نوع المستند : المقالة الأصلية

المستخلص

Nadine Gordimer was born on 20 November 1923 in Springs, a small gold mining town of about 20,000 people on Johanesburg's East Rand. In 1991, Gordimer won the Noble Prize.The main influence on Nadine Gordimer is her possessive mother,  who invented the fiction of the former having a "heart problem" to maintain a suspicious relationship with the local doctor. Gordimer stresses that her mother's unforgivable action has influenced and shaped her life:  
 Gordimer’s aim , throughout her writing career, is to be invisible, to create some sort of identification between the reader and what is being written about as well as the people in the work, and to involve the reader rather than to distance him. Both the false heart problem, invented by her mother, and her involvement in South African history define Gordimer’s career.

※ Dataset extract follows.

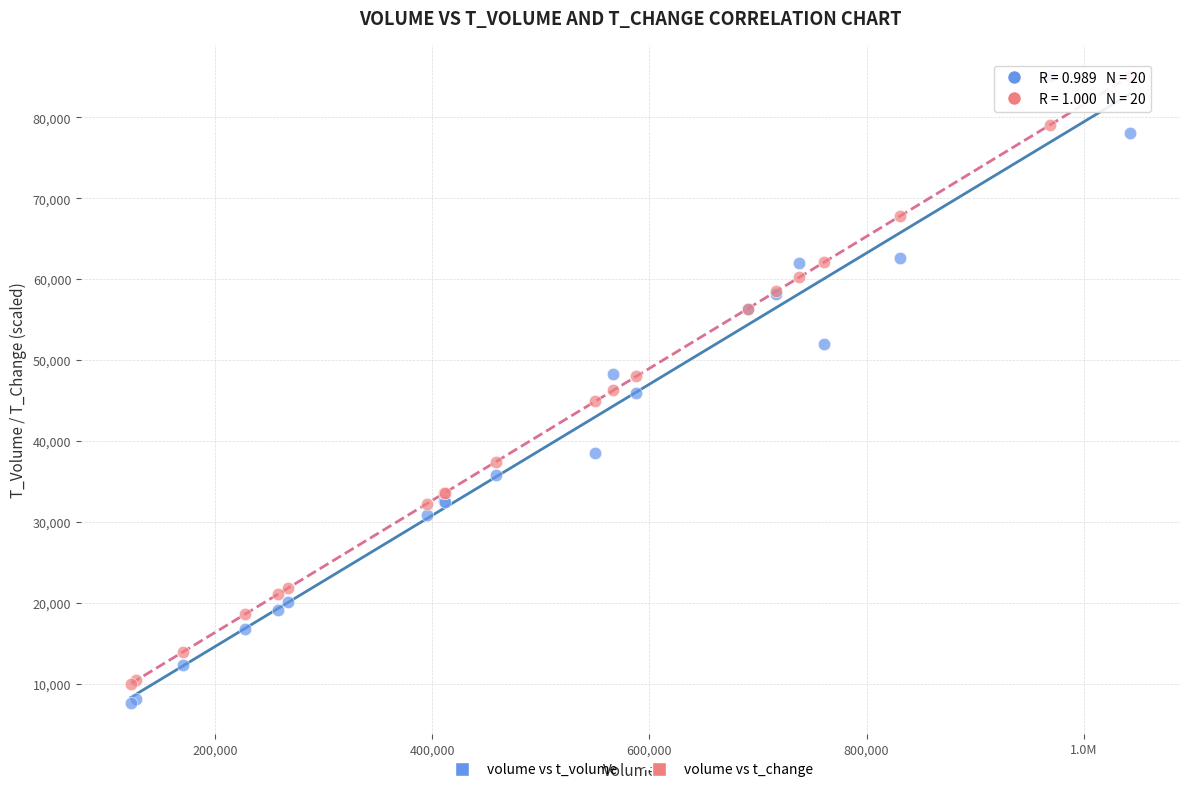

What is the X range (max minus min) for the scatter plot?

919968.0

She provides her private history with public associations, being interested in the radical transformation in the interaction between the private character and the public landscape, which occurs during the course of her career. In her early novels, characters fail to develop a connection between their private lives and the public landscape.  Unlike the firm restraint with which she depicts the South African situation in her early novels, Gordimer, in her later ones, including A Guest of Honour, The Conservationist, and July’s People, portrays the increasing interaction of observer and world observed. She stresses the necessity of the artist getting involved with his or her world. The end of apartheid in 1994 marks a new beginning for Nadine Gordimer, creating fresh narrative possibilities, and presenting questions for the South African writer about the alternative subjects that are  supposed to preoccupy him/or her. Gordimer has always written as a white liberal of the left, trying to project herself far enough out of the privilege of being a white South African. Her writing has been so subtle it helps and forces readers to find their way back from her words into her mind. She has sustained a tense dialectic between the personal and the political, being praised for her acute, almost lyrical sensitivity, richness of style, and detail. Gordimer has been heralded as having the ability to catch the implications of the smallest gesture or nuance, tracing its connections back to broader social and political arenas, and offering a kind of Freudian psychopathology of the everyday life.